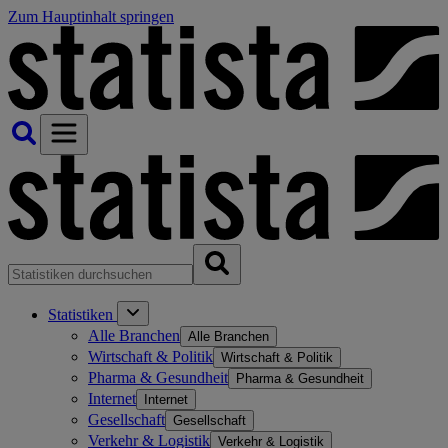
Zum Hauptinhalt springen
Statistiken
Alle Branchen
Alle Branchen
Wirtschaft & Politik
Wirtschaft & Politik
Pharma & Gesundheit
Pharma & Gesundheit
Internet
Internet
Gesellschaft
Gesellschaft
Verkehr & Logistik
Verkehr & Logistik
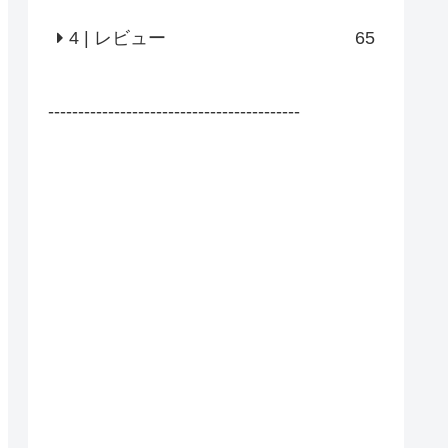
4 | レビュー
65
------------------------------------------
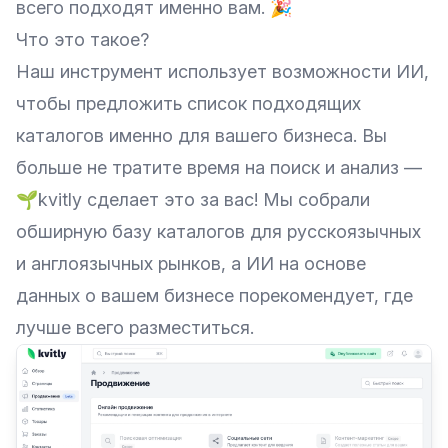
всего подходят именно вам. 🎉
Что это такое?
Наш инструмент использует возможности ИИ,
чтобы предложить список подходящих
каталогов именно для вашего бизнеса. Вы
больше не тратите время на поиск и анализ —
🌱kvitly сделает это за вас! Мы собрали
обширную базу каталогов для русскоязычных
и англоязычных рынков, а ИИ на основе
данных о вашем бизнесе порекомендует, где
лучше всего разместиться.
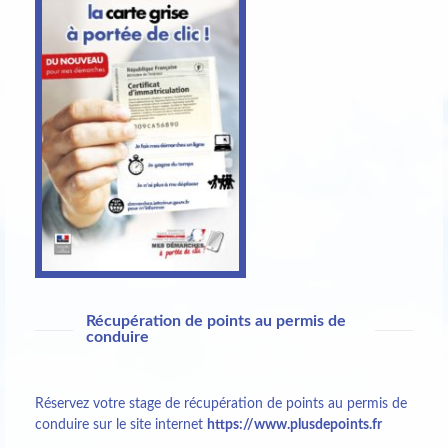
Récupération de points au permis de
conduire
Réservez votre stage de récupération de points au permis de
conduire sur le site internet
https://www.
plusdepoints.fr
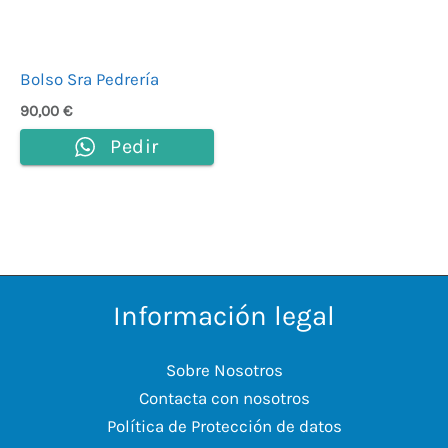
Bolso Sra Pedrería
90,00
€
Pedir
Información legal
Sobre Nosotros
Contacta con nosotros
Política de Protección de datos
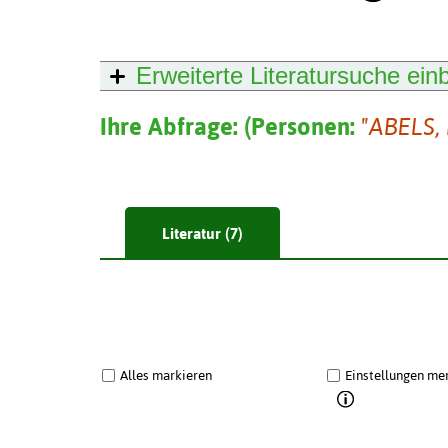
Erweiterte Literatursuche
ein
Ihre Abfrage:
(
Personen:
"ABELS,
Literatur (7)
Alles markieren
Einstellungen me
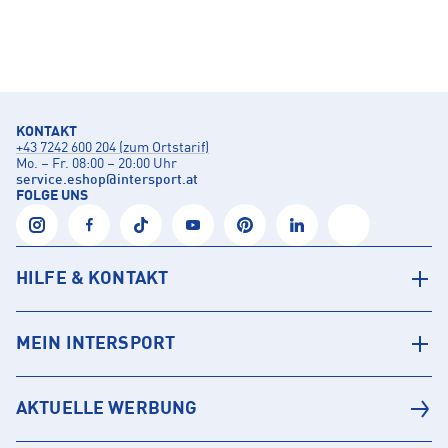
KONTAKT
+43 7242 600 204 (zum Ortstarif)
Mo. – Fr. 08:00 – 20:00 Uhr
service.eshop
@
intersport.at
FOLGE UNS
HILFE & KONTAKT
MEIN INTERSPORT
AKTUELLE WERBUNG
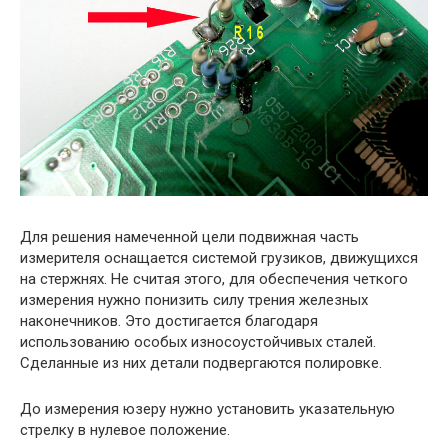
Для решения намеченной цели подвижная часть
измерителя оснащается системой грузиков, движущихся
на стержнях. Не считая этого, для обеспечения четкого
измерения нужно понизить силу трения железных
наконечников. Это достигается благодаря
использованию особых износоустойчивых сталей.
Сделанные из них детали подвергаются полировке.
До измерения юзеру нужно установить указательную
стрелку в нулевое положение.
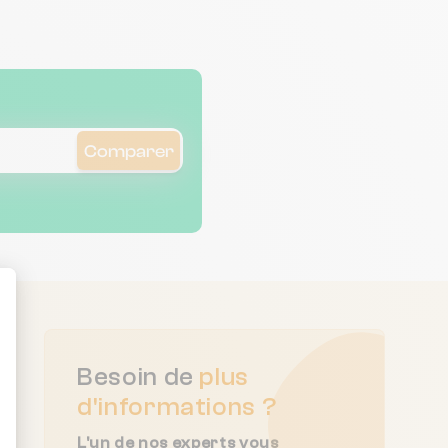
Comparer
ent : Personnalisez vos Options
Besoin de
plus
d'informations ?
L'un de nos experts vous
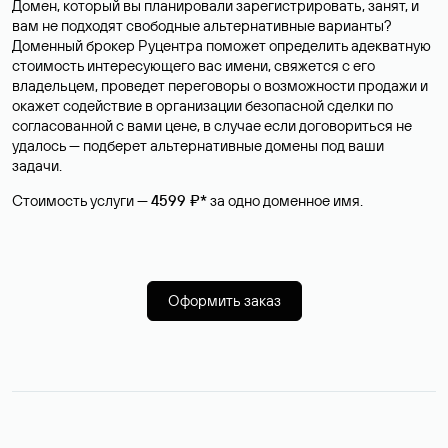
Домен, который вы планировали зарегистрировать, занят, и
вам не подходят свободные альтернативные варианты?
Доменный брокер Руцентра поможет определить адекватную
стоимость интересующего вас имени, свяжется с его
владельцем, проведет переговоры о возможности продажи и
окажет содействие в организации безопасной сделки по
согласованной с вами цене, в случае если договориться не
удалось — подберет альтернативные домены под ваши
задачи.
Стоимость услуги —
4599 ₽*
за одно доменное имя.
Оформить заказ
* * *
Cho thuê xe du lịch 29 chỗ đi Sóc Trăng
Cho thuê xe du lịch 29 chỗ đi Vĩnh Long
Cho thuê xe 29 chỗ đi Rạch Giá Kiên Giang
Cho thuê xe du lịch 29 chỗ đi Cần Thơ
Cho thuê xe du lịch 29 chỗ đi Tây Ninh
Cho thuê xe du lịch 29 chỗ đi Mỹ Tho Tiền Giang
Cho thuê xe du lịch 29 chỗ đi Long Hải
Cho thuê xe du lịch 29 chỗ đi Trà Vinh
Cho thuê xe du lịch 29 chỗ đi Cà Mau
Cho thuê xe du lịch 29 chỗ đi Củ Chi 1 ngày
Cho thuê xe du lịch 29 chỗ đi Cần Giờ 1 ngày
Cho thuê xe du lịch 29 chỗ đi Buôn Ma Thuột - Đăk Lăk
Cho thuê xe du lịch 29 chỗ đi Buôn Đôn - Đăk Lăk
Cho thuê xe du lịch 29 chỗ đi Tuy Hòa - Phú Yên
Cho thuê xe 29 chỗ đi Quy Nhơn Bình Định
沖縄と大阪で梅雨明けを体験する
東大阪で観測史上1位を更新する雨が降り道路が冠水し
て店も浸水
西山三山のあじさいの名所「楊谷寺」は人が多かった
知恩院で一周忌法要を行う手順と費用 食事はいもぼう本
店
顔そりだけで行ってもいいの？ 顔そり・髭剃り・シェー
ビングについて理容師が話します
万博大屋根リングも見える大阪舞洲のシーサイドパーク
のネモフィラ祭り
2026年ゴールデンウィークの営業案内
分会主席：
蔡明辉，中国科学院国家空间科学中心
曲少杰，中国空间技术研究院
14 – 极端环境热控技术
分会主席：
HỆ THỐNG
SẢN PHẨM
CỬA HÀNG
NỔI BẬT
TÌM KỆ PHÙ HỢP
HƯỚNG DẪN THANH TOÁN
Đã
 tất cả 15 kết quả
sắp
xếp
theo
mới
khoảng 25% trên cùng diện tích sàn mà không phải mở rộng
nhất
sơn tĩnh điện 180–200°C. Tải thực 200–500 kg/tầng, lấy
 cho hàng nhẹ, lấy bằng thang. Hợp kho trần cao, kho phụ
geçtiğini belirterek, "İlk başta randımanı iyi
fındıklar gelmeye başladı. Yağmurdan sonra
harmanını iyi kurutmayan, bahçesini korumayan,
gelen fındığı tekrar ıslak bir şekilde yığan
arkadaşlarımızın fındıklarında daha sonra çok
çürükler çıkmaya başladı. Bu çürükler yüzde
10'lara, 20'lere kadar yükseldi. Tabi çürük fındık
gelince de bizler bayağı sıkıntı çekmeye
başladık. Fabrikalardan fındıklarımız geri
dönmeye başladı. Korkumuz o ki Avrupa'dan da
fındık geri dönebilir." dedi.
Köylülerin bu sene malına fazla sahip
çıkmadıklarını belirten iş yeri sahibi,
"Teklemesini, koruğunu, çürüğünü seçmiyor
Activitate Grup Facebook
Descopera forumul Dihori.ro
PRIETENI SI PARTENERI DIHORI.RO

● **Work item**: Reproduce the lines from the one containing "Домен, который вы" to the one containing "Оформить заказ", both included, with no changes.

● **Answer box**:
Домен, который вы планировали зарегистрировать, занят, и
вам не подходят свободные альтернативные варианты?
Доменный брокер Руцентра поможет определить адекватную
стоимость интересующего вас имени, свяжется с его
владельцем, проведет переговоры о возможности продажи и
окажет содействие в организации безопасной сделки по
согласованной с вами цене, в случае если договориться не
удалось — подберет альтернативные домены под ваши
задачи.
Стоимость услуги —
4599 ₽*
за одно доменное имя.
Оформить заказ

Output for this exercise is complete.